Text shown →
◇ ◇ ◇ ◇
Stuart, a naive and excitable 13 year old boy, and a few fellow scouts walk into a forest at night with a young and charismatic scout leader. Emerging from the forest Stuart is changed, damaged. The secret and his deteriorating family life propel him into a Punk Rock lifestyle where he discovers a fierce rebellion that he has little control over. Ejected from the family home and in trouble with the police, he and girlfriend Mandy flee their small town only to find themselves trapped in a gang culture that starts spiraling out of control. Squatting in Melbourne then Sydney he witnesses a series of horrendously violent events that leave him feeling broken and isolated. Haunted by memories of brutal stabbings, home invasions, attempted murders, torture and blood, he searches fruitlessly for happiness amongst lovers and drugs.
One night, by chance, he catches a glimpse of the peace he has almost given up on and sets off in pursuit of it. On the path he meets a Tibetan Lama and again his trajectory is radically altered. This takes him to India and Tibet where he meets with Lama/mystics who give him a glimpse into their world and make him question his own. In Australia, as a new monk, he is put in the care of a gifted Buddhist nun who seeks to unravel his trauma and confusion before it unravels him. This is a harrowing ordeal as his carefully managed comfort zones are striped away and his ghosts are revealed. Slowly, through the efforts of the Lama and Nun, he starts to learn how to trust again and he enters a new stage of his life as one monk amongst 4500 in a Monastic University in rural South India.
Ngawang Khechog (1970) was born in New Zealand and emigrated to Australia with his family in 1982. After dropping out of school early he travelled to Melbourne then finally settled in Sydney, where he has spent much of his life. In 1996 he took ordination as a Buddhist monk and worked in a Buddhist charitable organisation teaching meditation, conducting retreats and acting as a carer to the organisations's resident teacher for 13 years. In 2009 Ngawang Khechog moved to India and enrolled at SeraMey Monastic University where he studied Tibetan language and Buddhist philosophy. In 2010 he completed a memoir: The Ghosts and the Path. In 2013 he returned to Australia and is currently studying psychology at James Cook University.
This book was intense. I don't even know where to begin. I honestly don't know what to write. It blew me away, honestly. I read it really compulsively and had to force myself to put it down to do other things! Parts of the book made me utterly sick, quite literally put me off my food... and I have guts of steel. The book contains a LOT of graphic, very intense violence and it revealed a side of human beings most of us would rather not know about or acknowledge. There was a lot of cruelty in the book which really affected me. Some of the people he knew in his youth were completely psychopathic. He must have been a very strong person to go through so much trauma and come out the other side.
I feel like even saying this sounds trite. I only read about his experiences and I felt horrible. This guy actually went through them. I was shocked just reading, but that's nothing.
◇ ◇ ◇ ◇
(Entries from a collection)

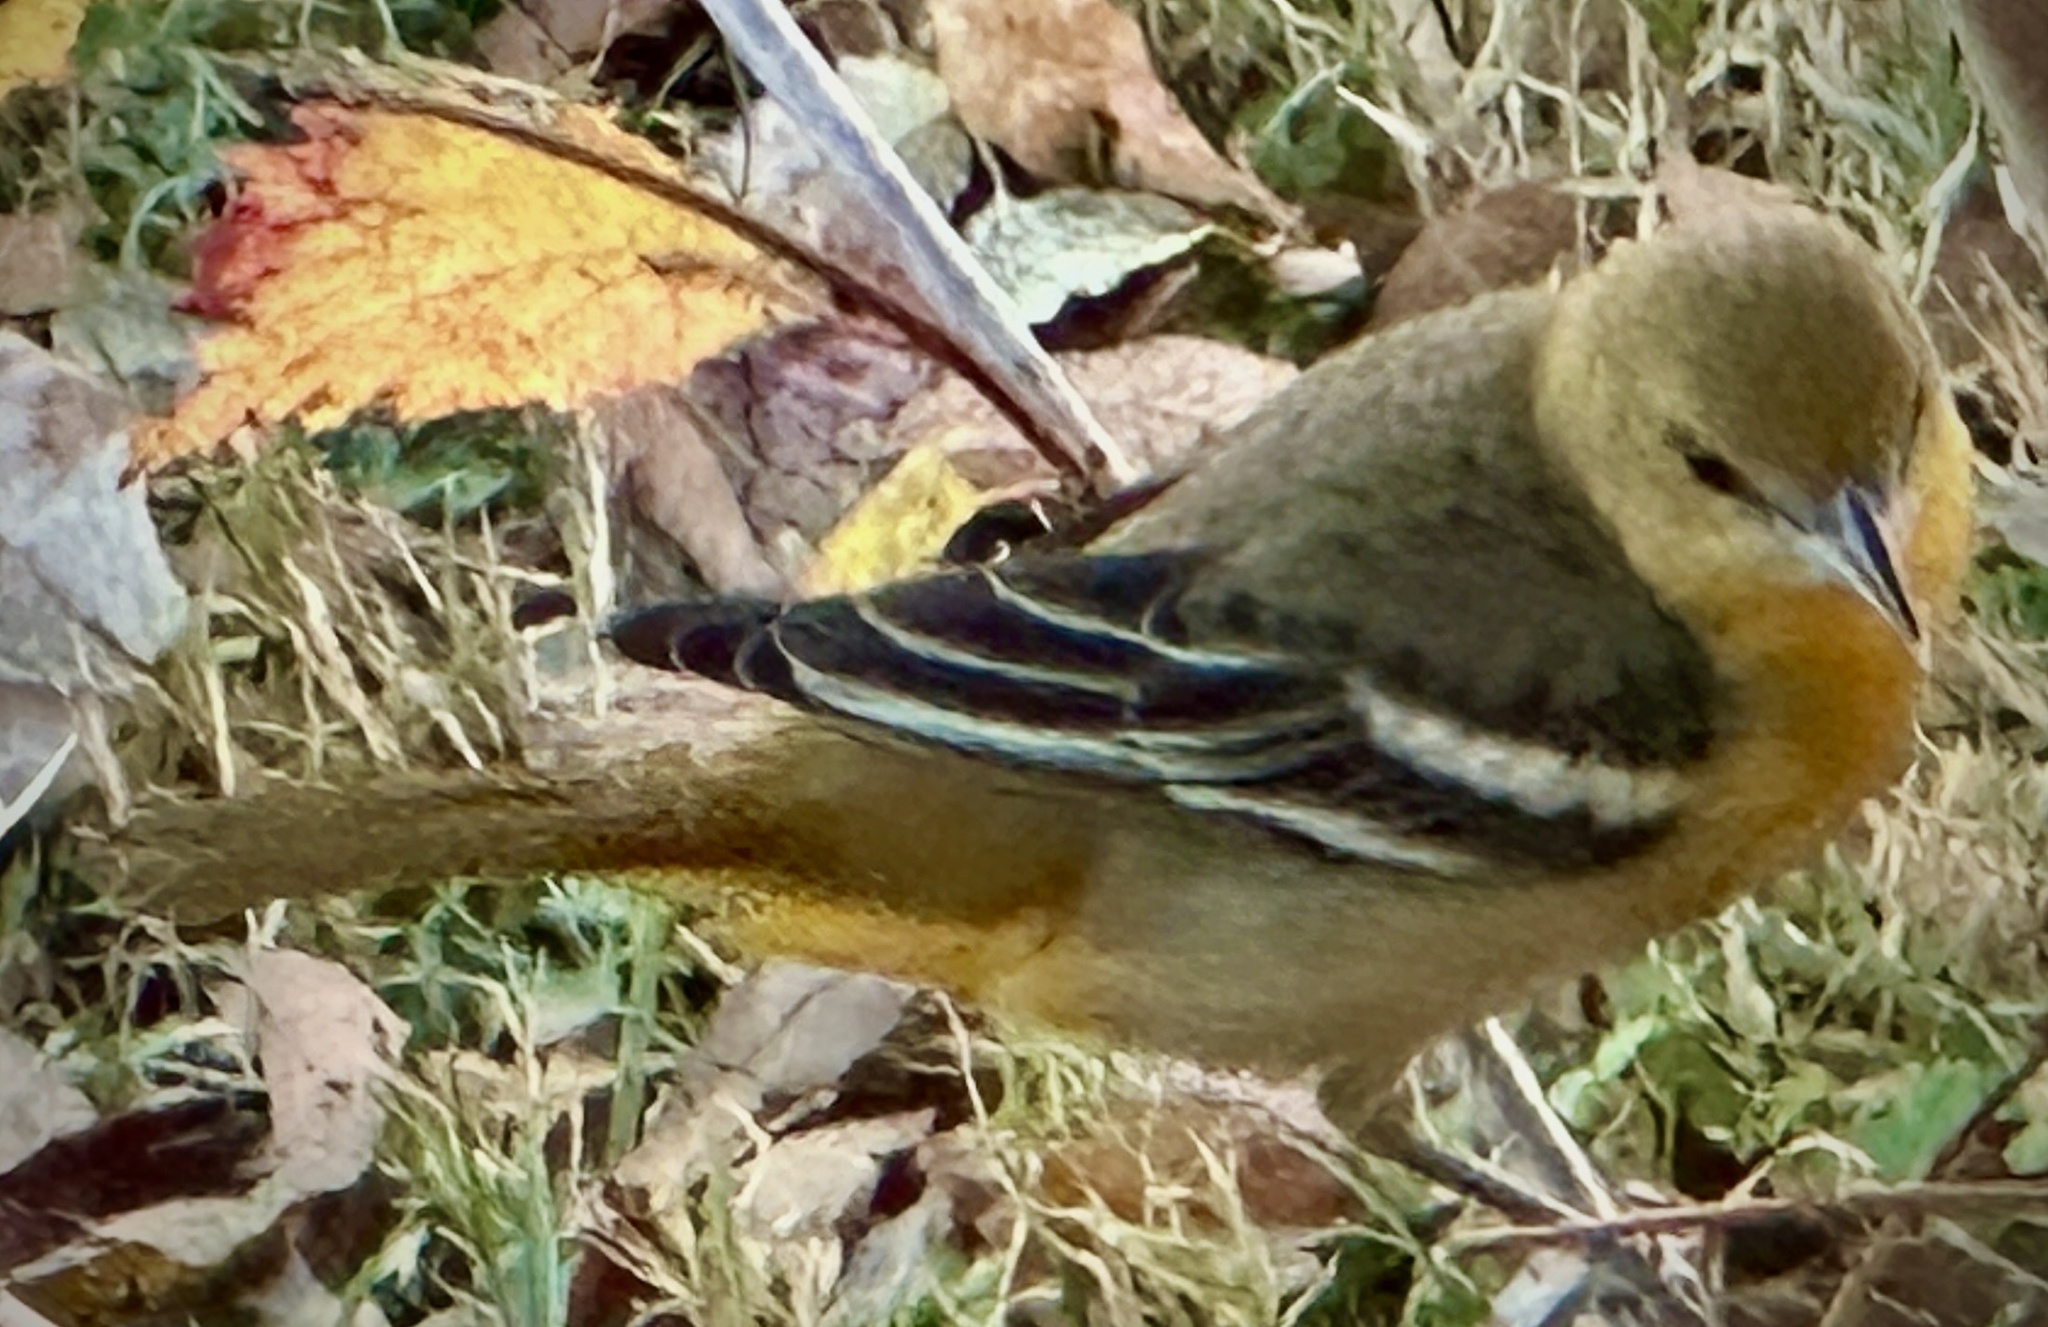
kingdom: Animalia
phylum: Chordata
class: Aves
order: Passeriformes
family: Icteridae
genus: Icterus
◇ ◇ ◇ ◇
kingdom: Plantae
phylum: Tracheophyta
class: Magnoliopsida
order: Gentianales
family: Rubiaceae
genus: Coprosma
◇ ◇ ◇ ◇
Requirements →
• a. Please answer these questions using the memoir page:
(i) What is the name of Stuart's girlfriend?
(ii) In what year did Ngawang Khechog take ordination as a Buddhist monk?
(iii) How many monks are at the Monastic University in rural South India?
• b. Return the passage of the memoir page between "This book was" and "but that's nothing.", inclusive.
These entries have no connection to the memoir page.

Written responses →
• a.
(i) Mandy
(ii) 1996
(iii) 4500

• b.
This book was intense. I don't even know where to begin. I honestly don't know what to write. It blew me away, honestly. I read it really compulsively and had to force myself to put it down to do other things! Parts of the book made me utterly sick, quite literally put me off my food... and I have guts of steel. The book contains a LOT of graphic, very intense violence and it revealed a side of human beings most of us would rather not know about or acknowledge. There was a lot of cruelty in the book which really affected me. Some of the people he knew in his youth were completely psychopathic. He must have been a very strong person to go through so much trauma and come out the other side.
I feel like even saying this sounds trite. I only read about his experiences and I felt horrible. This guy actually went through them. I was shocked just reading, but that's nothing.